Check each line of the listing for the string "circle". Copy those where it appears.

### [Data listing]
════════

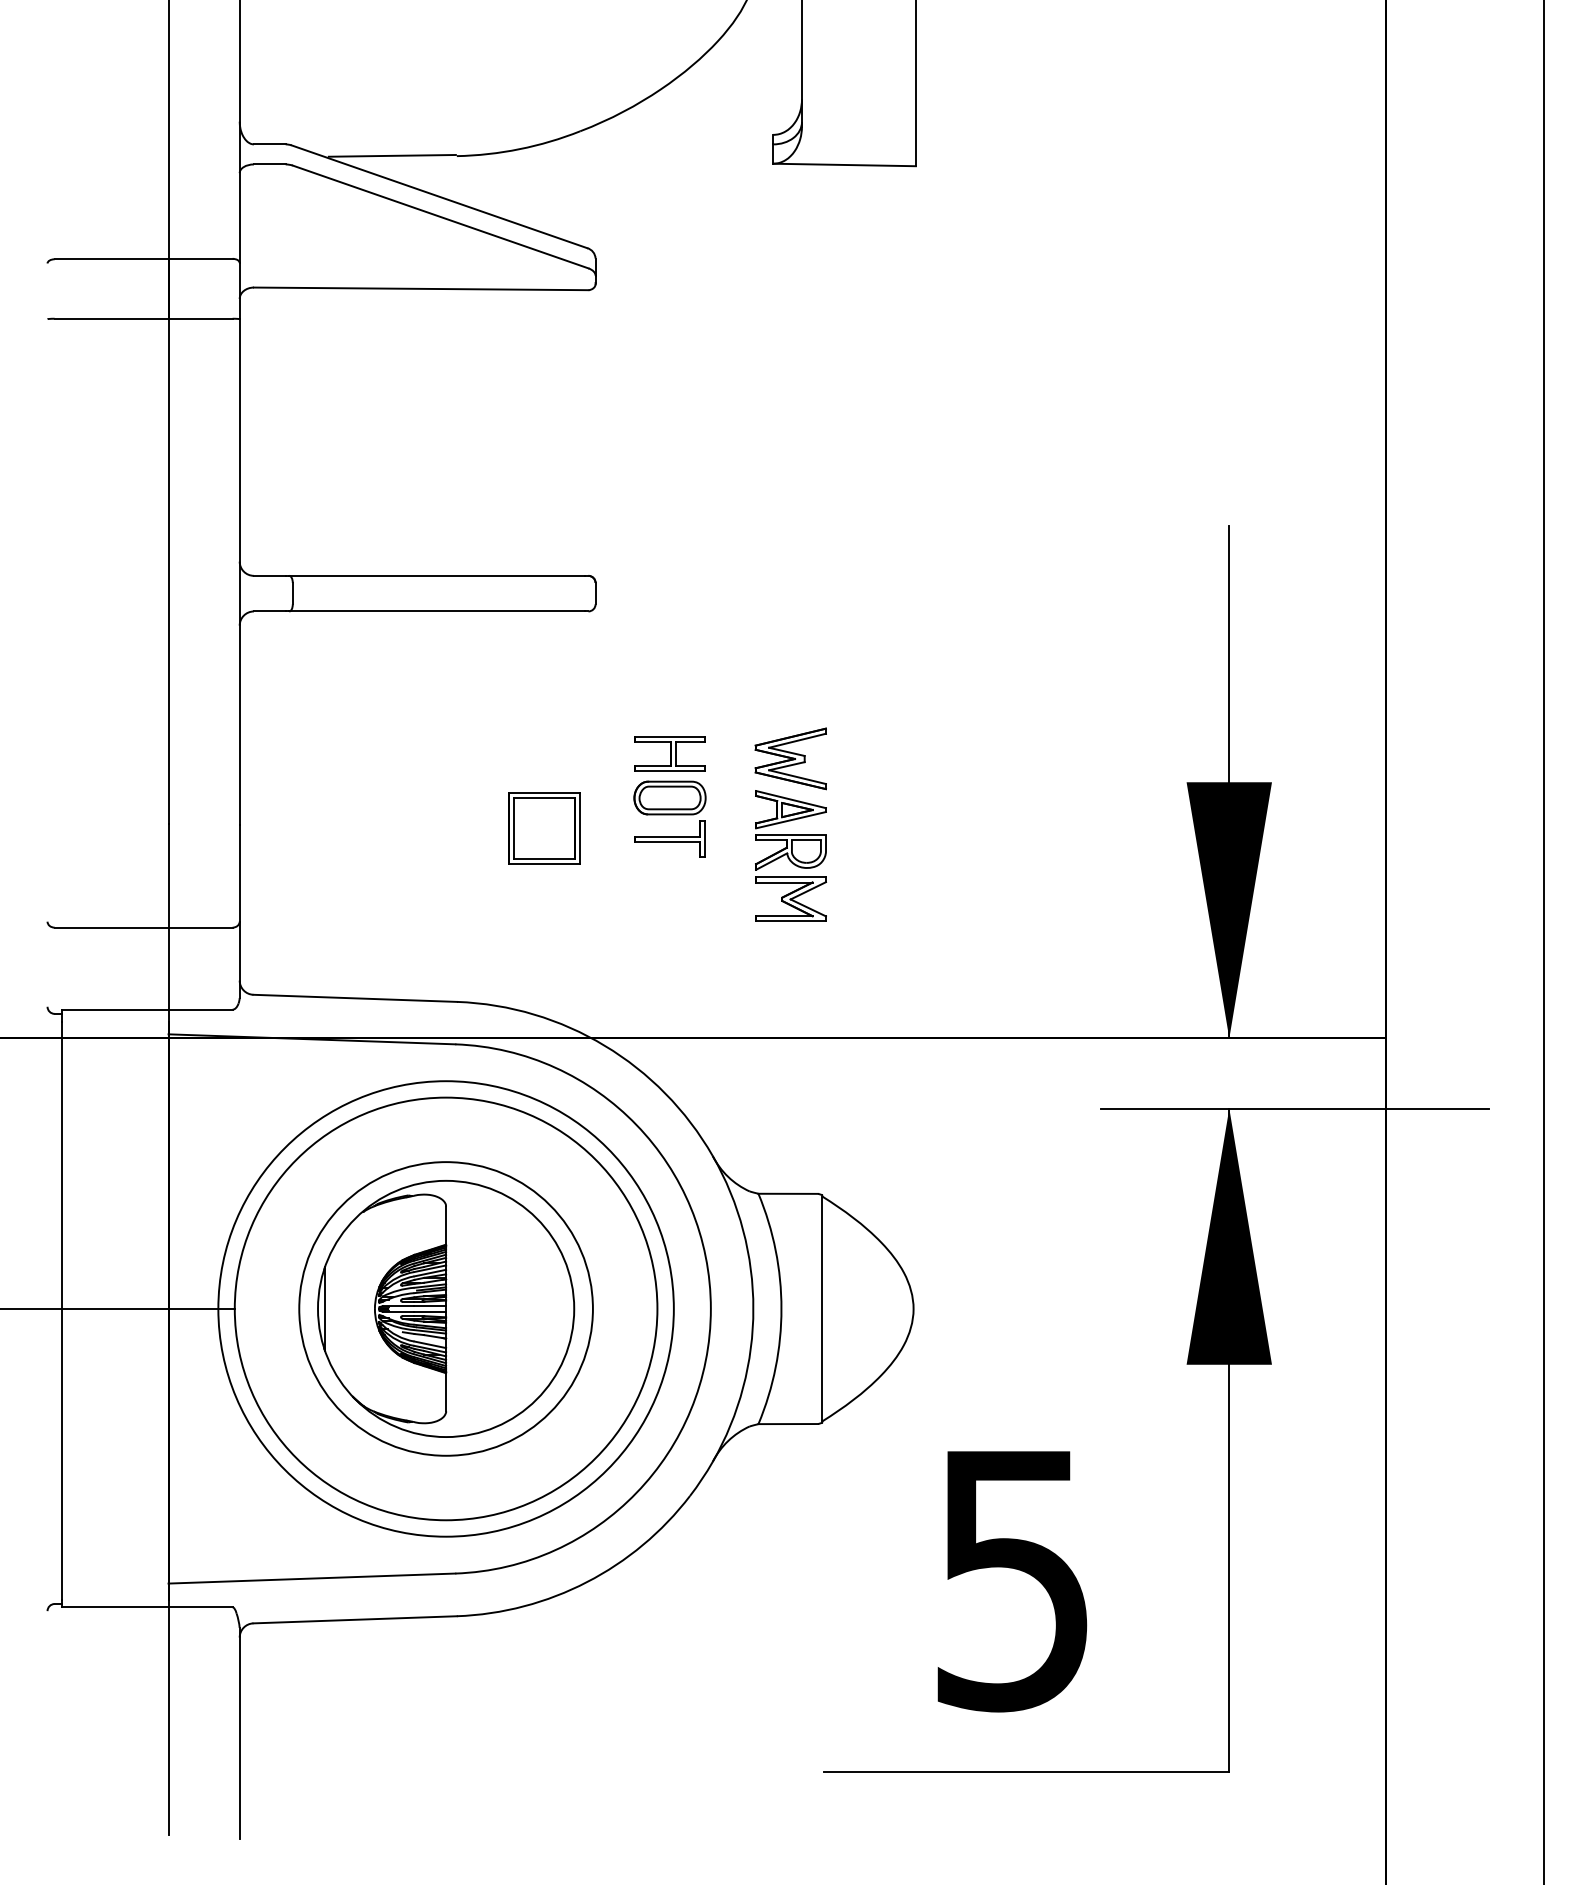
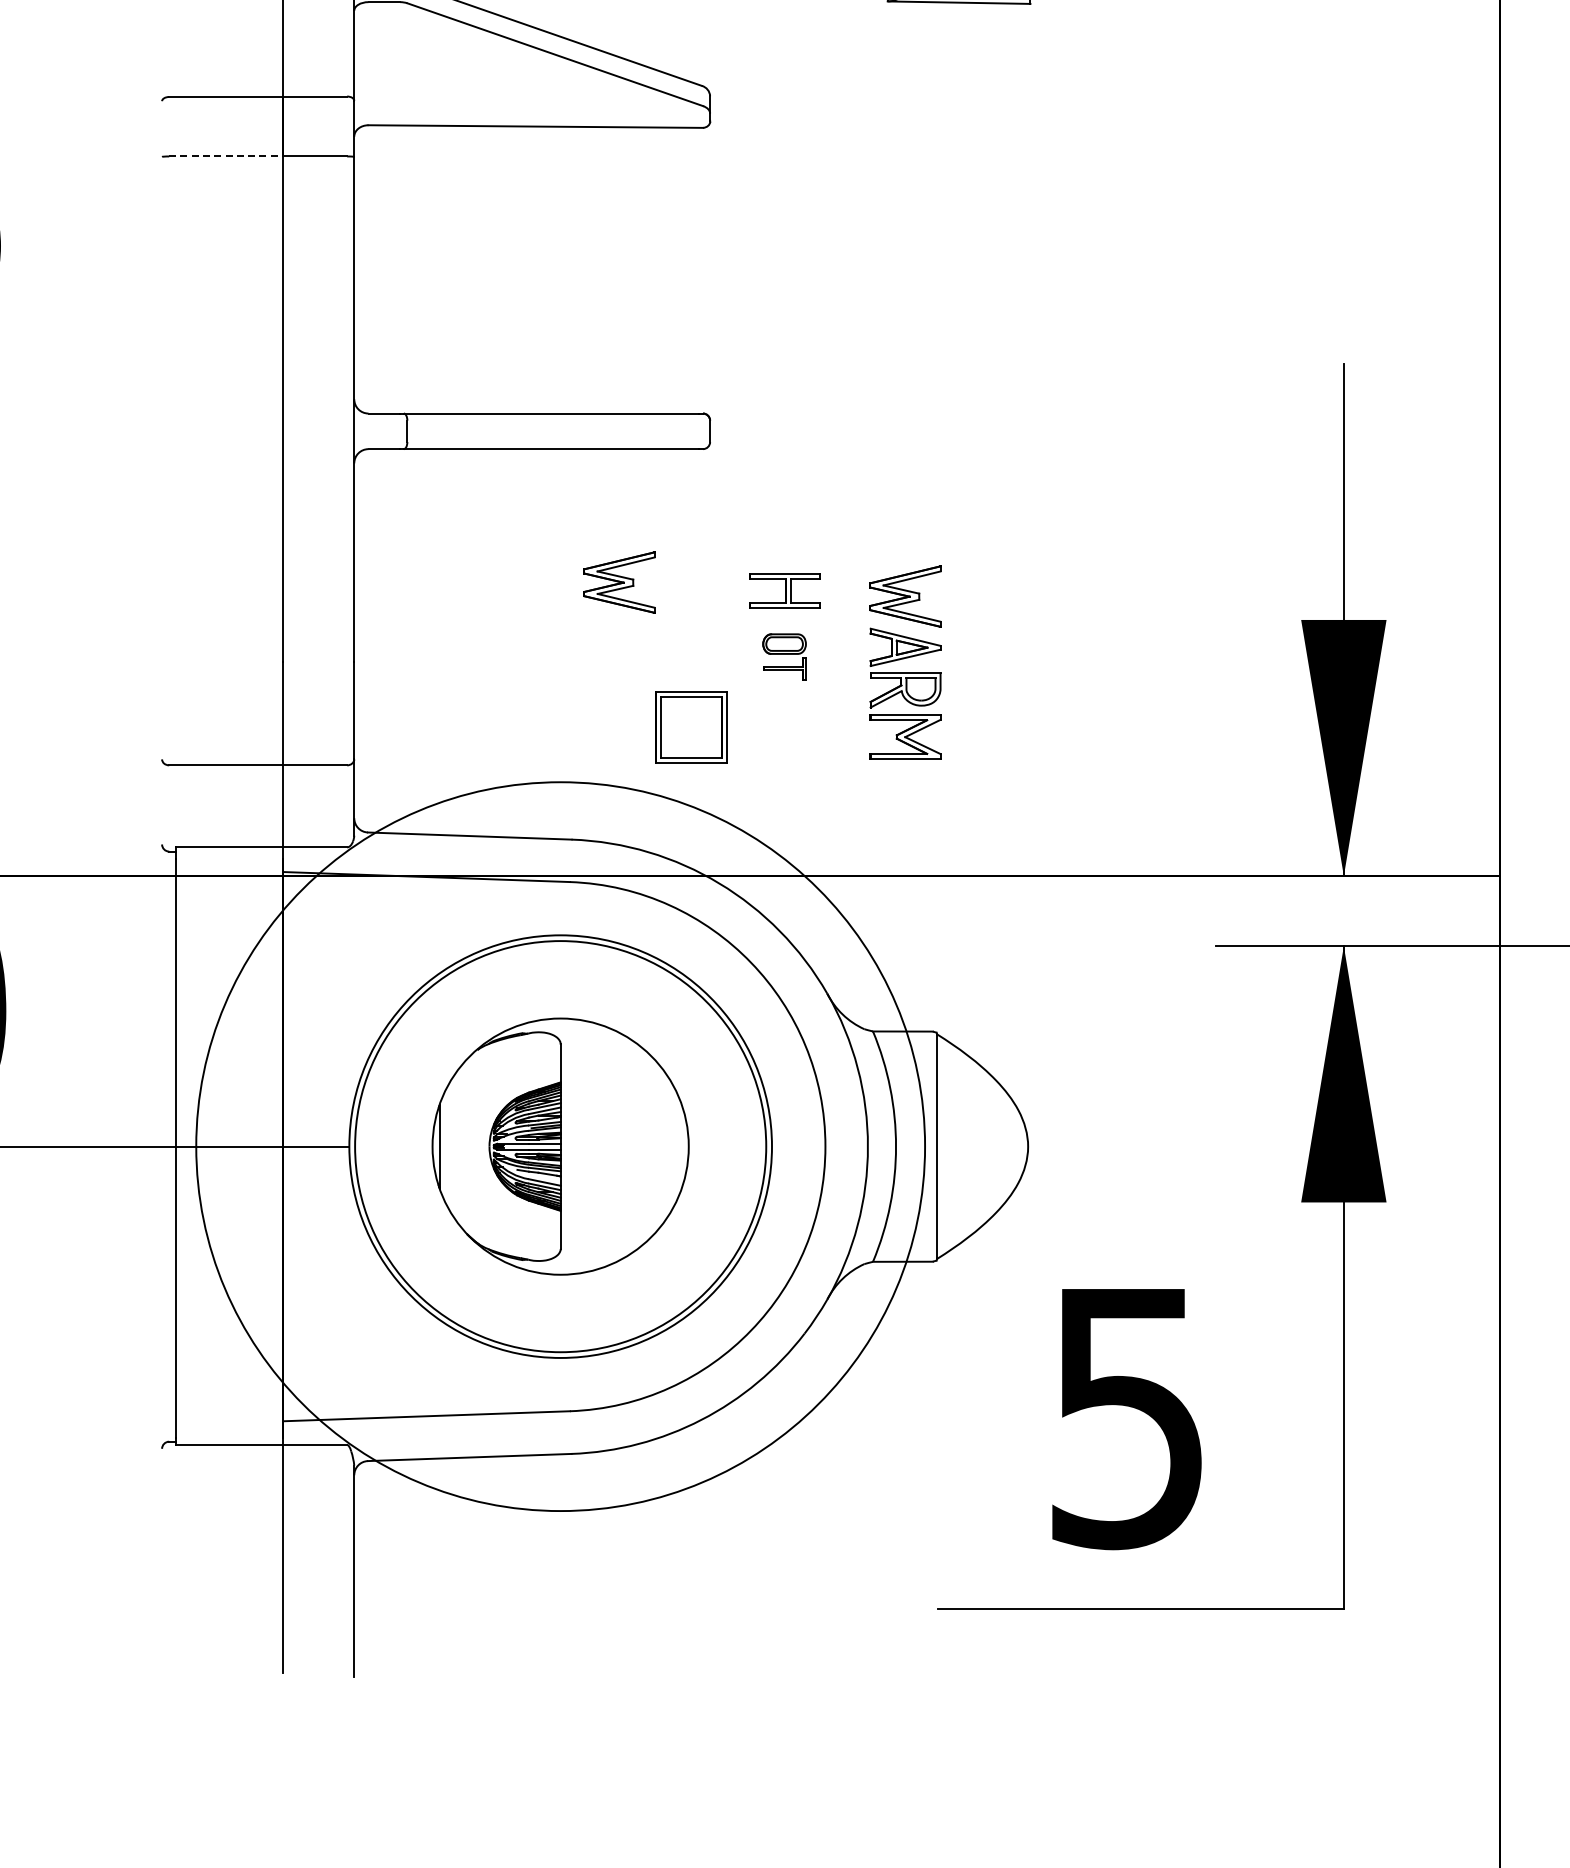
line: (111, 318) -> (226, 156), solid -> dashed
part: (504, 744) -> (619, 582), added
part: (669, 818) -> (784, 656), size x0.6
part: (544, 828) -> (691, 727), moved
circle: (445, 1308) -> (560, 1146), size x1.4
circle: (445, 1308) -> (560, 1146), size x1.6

════════

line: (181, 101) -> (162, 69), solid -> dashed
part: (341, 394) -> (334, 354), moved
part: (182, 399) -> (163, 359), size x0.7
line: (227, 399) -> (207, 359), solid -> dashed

════════

### [Response to this exercise]
circle: (445, 1308) -> (560, 1146), size x1.4
circle: (445, 1308) -> (560, 1146), size x1.6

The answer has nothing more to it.